### Request
All lines at and after the one containing "Play on Google Play", up to the end of the listing below, are to be printed exactly, with the pictures omitted.

** Opening Stored data block **

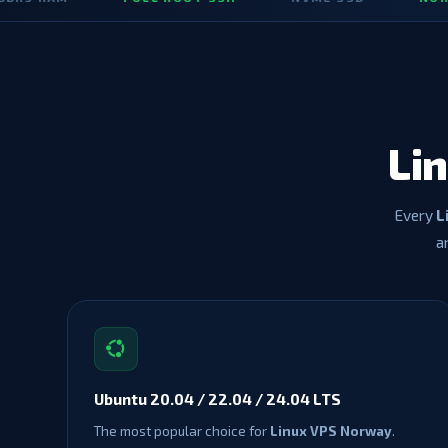
Li
Every
L
a
Ubuntu 20.04 / 22.04 / 24.04 LTS
The most popular choice for
Linux VPS Norway
.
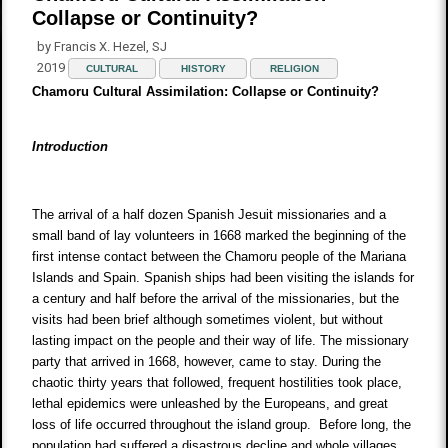
Collapse or Continuity?
by Francis X. Hezel, SJ
2019
CULTURAL
HISTORY
RELIGION
Chamoru Cultural Assimilation: Collapse or Continuity?
Introduction
The arrival of a half dozen Spanish Jesuit missionaries and a
small band of lay volunteers in 1668 marked the beginning of the
first intense contact between the Chamoru people of the Mariana
Islands and Spain. Spanish ships had been visiting the islands for
a century and half before the arrival of the missionaries, but the
visits had been brief although sometimes violent, but without
lasting impact on the people and their way of life. The missionary
party that arrived in 1668, however, came to stay. During the
chaotic thirty years that followed, frequent hostilities took place,
lethal epidemics were unleashed by the Europeans, and great
loss of life occurred throughout the island group. Before long, the
population had suffered a disastrous decline and whole villages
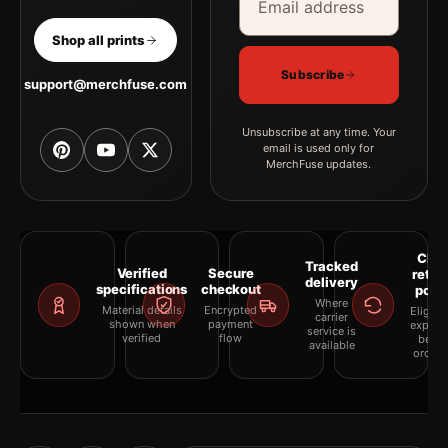
Shop all prints
Subscribe
support@merchfuse.com
Unsubscribe at any time. Your
email is used only for
MerchFuse updates.
Clea
Tracked
Verified
Secure
retur
delivery
specifications
checkout
polic
Where
Material details
Encrypted
Eligibil
carrier
shown when
payment
explai
service is
verified
flow
befor
available
orderi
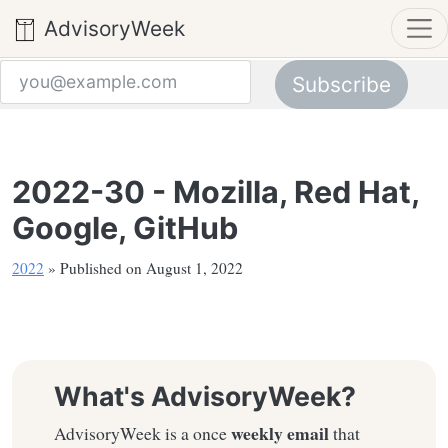
AdvisoryWeek
Subscribe
Email address
2022-30 - Mozilla, Red Hat,
Google, GitHub
2022
» Published on August 1, 2022
What's AdvisoryWeek?
weekly email
AdvisoryWeek is a once
that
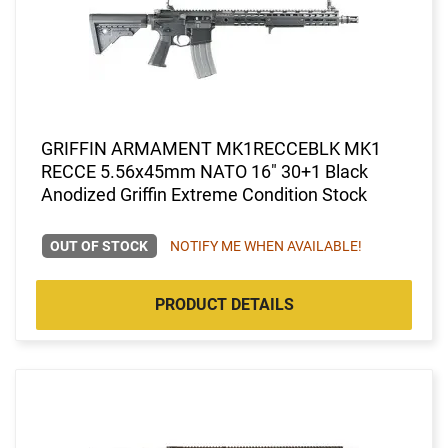
GRIFFIN ARMAMENT MK1RECCEBLK MK1
RECCE 5.56x45mm NATO 16" 30+1 Black
Anodized Griffin Extreme Condition Stock
OUT OF STOCK
NOTIFY ME WHEN AVAILABLE!
PRODUCT DETAILS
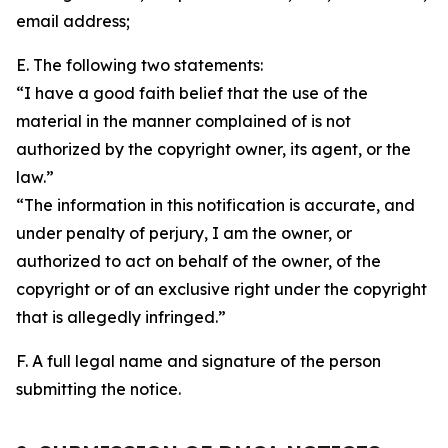
email address;
E. The following two statements:
“I have a good faith belief that the use of the
material in the manner complained of is not
authorized by the copyright owner, its agent, or the
law.”
“The information in this notification is accurate, and
under penalty of perjury, I am the owner, or
authorized to act on behalf of the owner, of the
copyright or of an exclusive right under the copyright
that is allegedly infringed.”
F. A full legal name and signature of the person
submitting the notice.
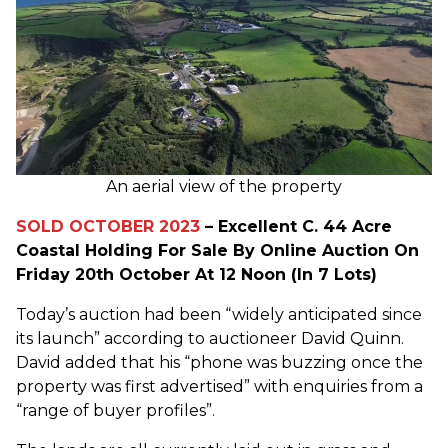
An aerial view of the property
SOLD OCTOBER 2023
– Excellent C. 44 Acre
Coastal Holding For Sale By Online Auction On
Friday 20th October At 12 Noon (In 7 Lots)
Today’s auction had been “widely anticipated since
its launch” according to auctioneer David Quinn.
David added that his “phone was buzzing once the
property was first advertised” with enquiries from a
“range of buyer profiles”.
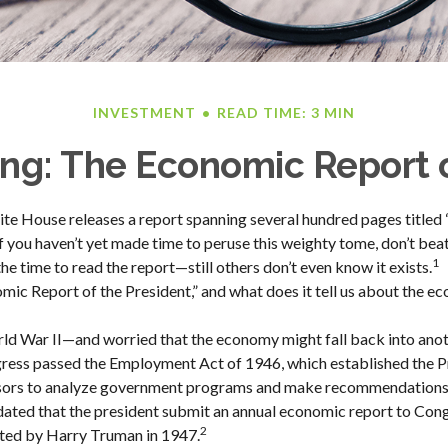
INVESTMENT
READ TIME: 3 MIN
ng: The Economic Report o
ite House releases a report spanning several hundred pages title
 If you haven’t yet made time to peruse this weighty tome, don’t bea
1
he time to read the report—still others don’t even know it exists.
mic Report of the President,” and what does it tell us about the e
rld War II—and worried that the economy might fall back into ano
ss passed the Employment Act of 1946, which established the Pr
sors to analyze government programs and make recommendation
ndated that the president submit an annual economic report to Cong
2
ted by Harry Truman in 1947.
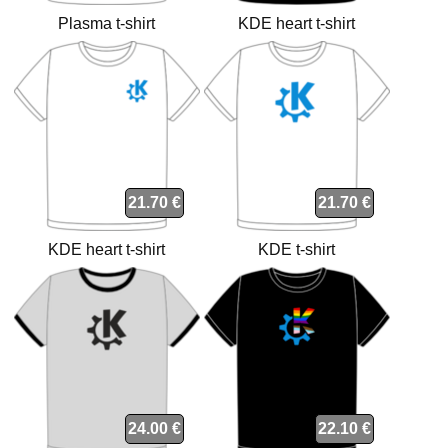
Plasma t-shirt
KDE heart t-shirt
21.70 €
21.70 €
KDE heart t-shirt
KDE t-shirt
24.00 €
22.10 €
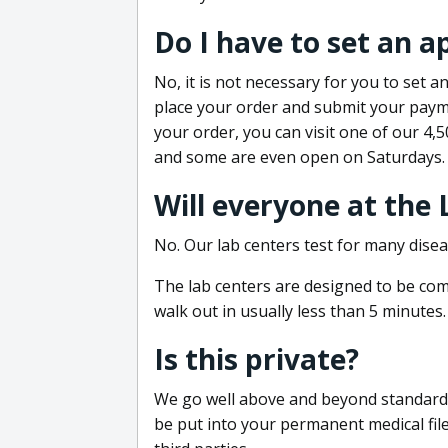
Do I have to set an 
No, it is not necessary for you to set
place your order and submit your payme
your order, you can visit one of our 4,
and some are even open on Saturdays.
Will everyone at the
No. Our lab centers test for many disea
The lab centers are designed to be comf
walk out in usually less than 5 minutes.
Is this private?
We go well above and beyond standard in
be put into your permanent medical fil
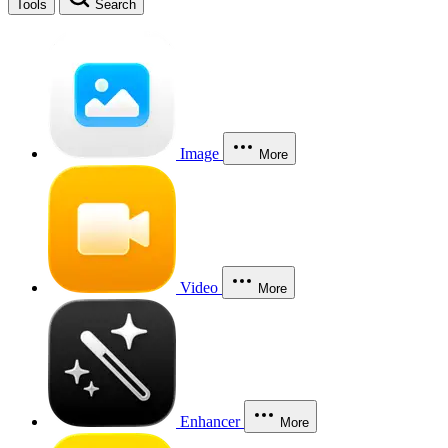
Tools
Search
Image
More
Video
More
Enhancer
More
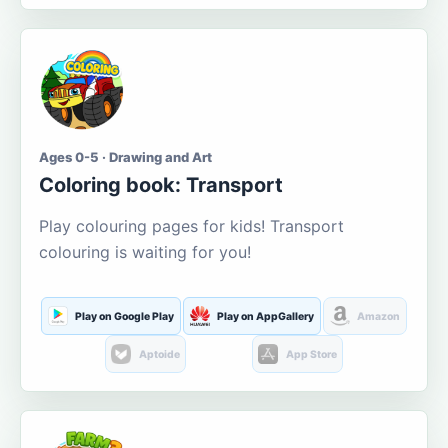
Ages 0-5 · Drawing and Art
Coloring book: Transport
Play colouring pages for kids! Transport
colouring is waiting for you!
Play on Google Play
Play on AppGallery
Amazon
Aptoide
App Store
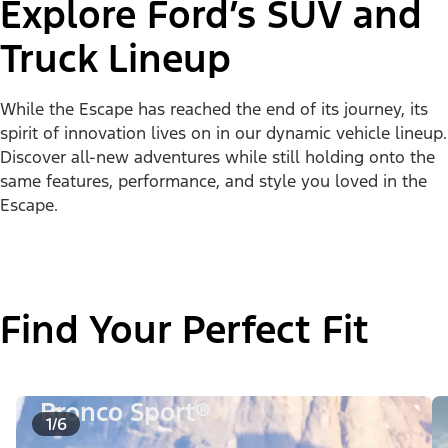
Explore Ford’s SUV and
Truck Lineup
While the Escape has reached the end of its journey, its
spirit of innovation lives on in our dynamic vehicle lineup.
Discover all-new adventures while still holding onto the
same features, performance, and style you loved in the
Escape.
Find Your Perfect Fit
Bronco Sport®
1/6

** Closing Stored data block **

### Result below
Play on Google Play
Play on AppGallery
Amazon
Aptoide
App Store
Explore Ford’s SUV and
Truck Lineup
While the Escape has reached the end of its journey, its
spirit of innovation lives on in our dynamic vehicle lineup.
Discover all-new adventures while still holding onto the
same features, performance, and style you loved in the
Escape.
Find Your Perfect Fit
Bronco Sport®
1/6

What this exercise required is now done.